#### [Try it]
Display every line in the material below that contains the string "FARC". Treat uppercase and lowercase letters as different.

#### [Provided material]
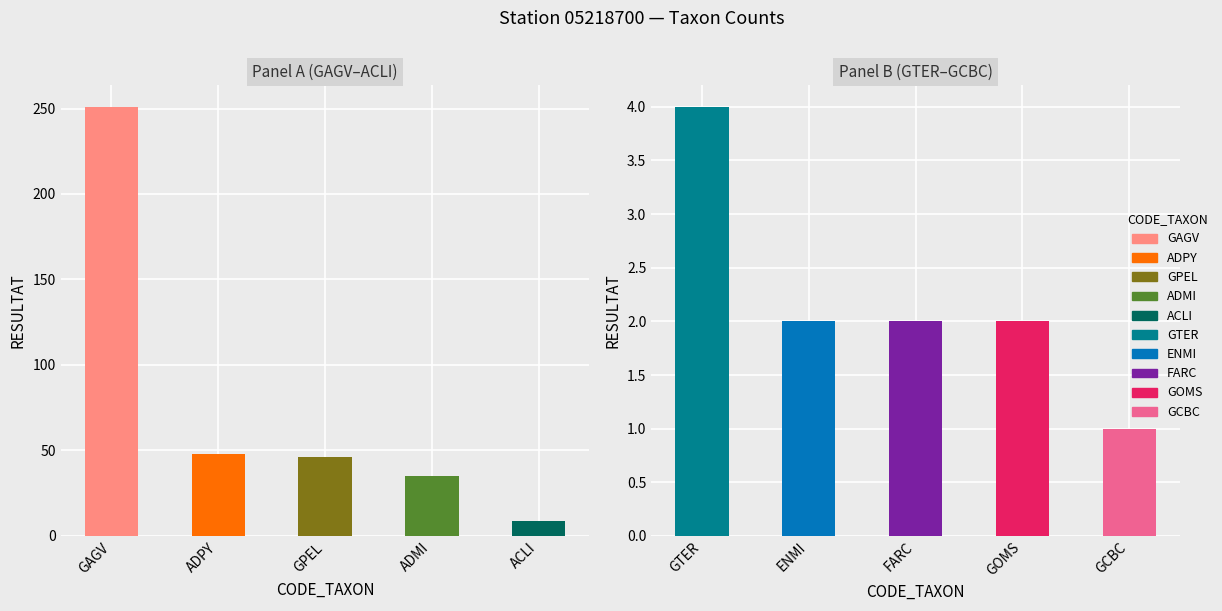

Which has a higher value, FARC or GOMS?

FARC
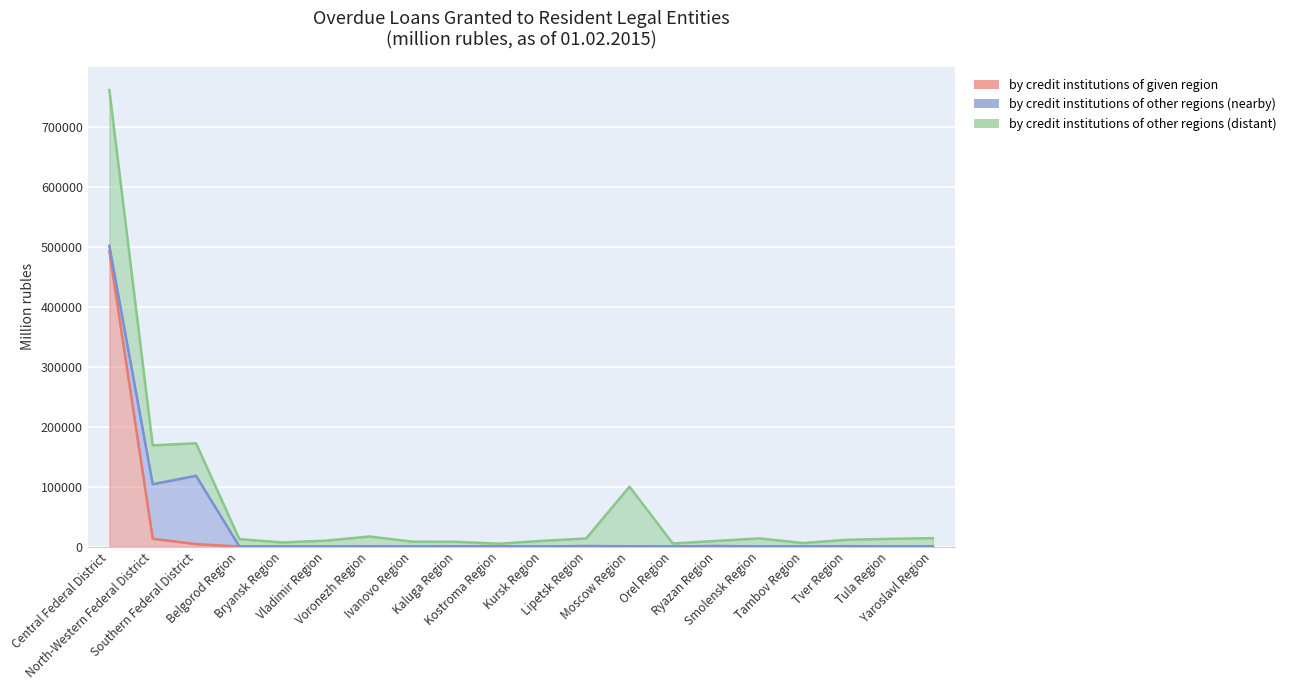

What position from the left is Vladimir Region?

6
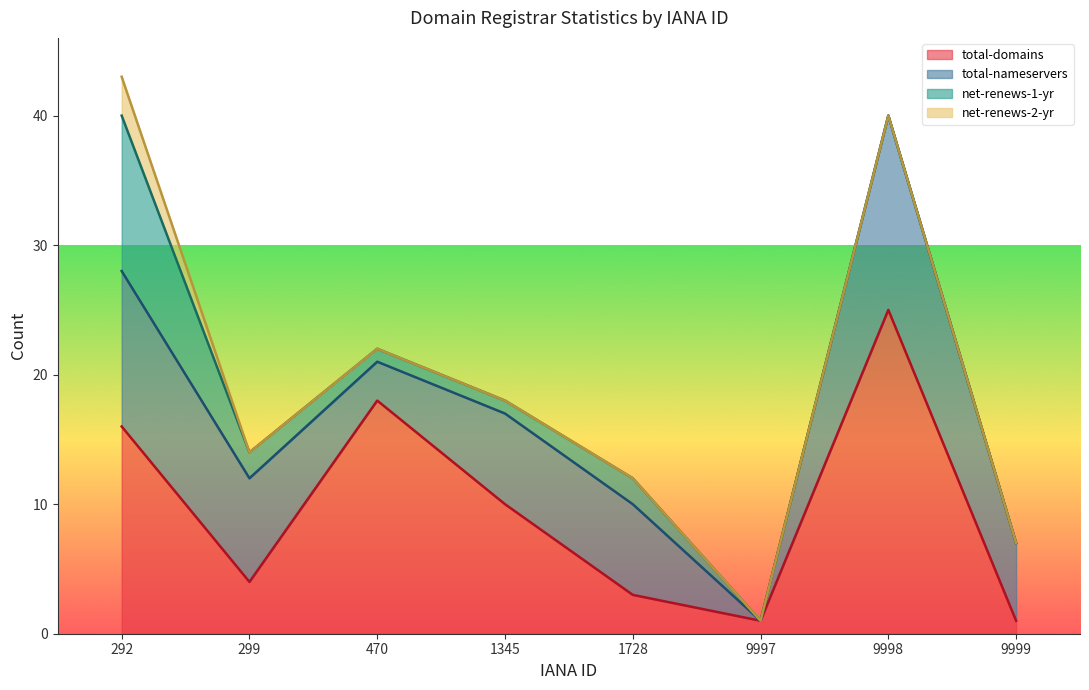

At which label does total-domains first exceed 10?

292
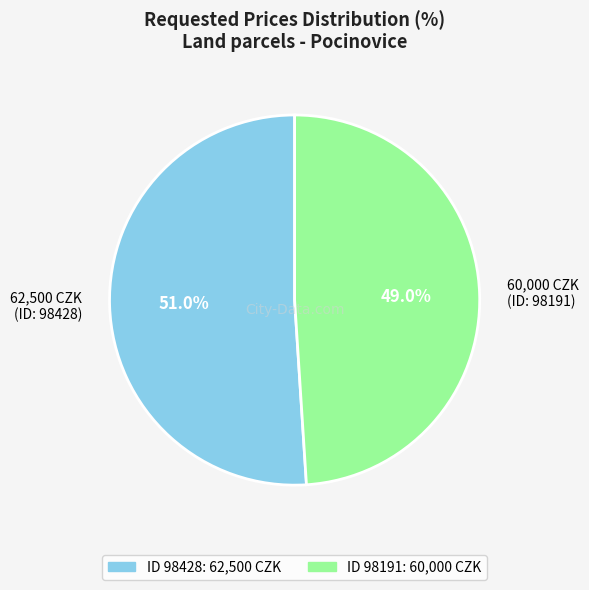

Which slice is the smallest?

60,000 CZK (ID: 98191)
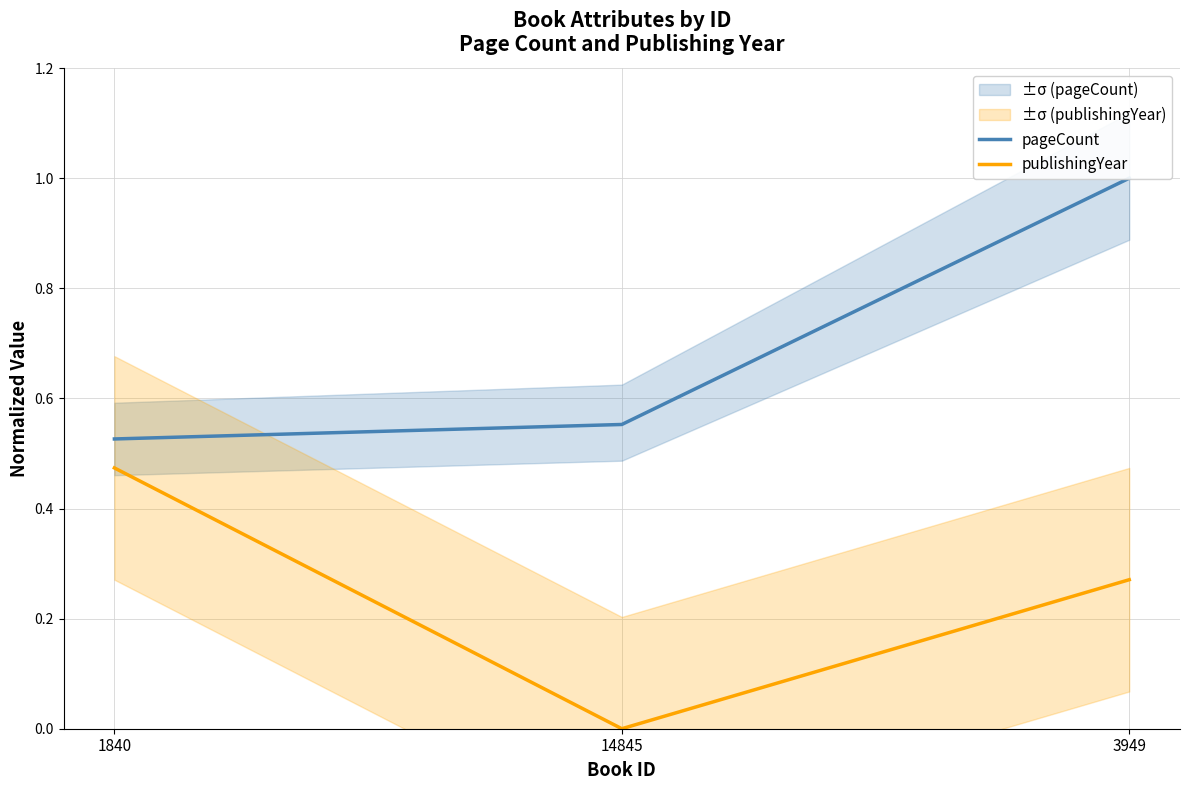

List the labels in order of pageCount value, largest first.

3949, 14845, 1840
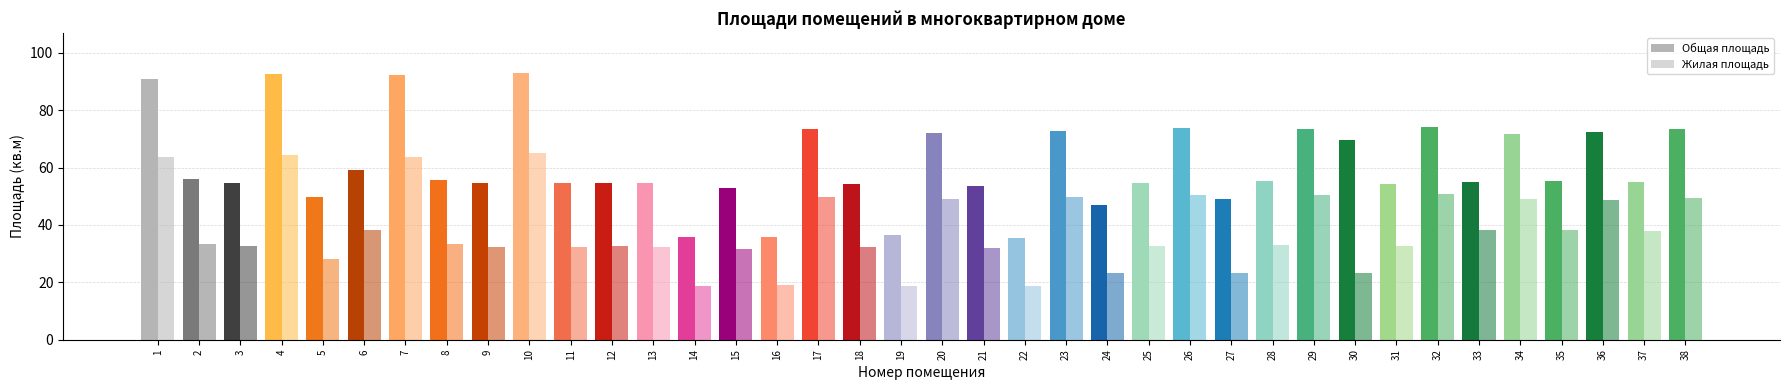

Is the value of Общая площадь at 33 greater than the value of Жилая площадь at 13?

Yes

#### [Solution to the exercise]
Which has a higher value, FARC or GOMS?
FARC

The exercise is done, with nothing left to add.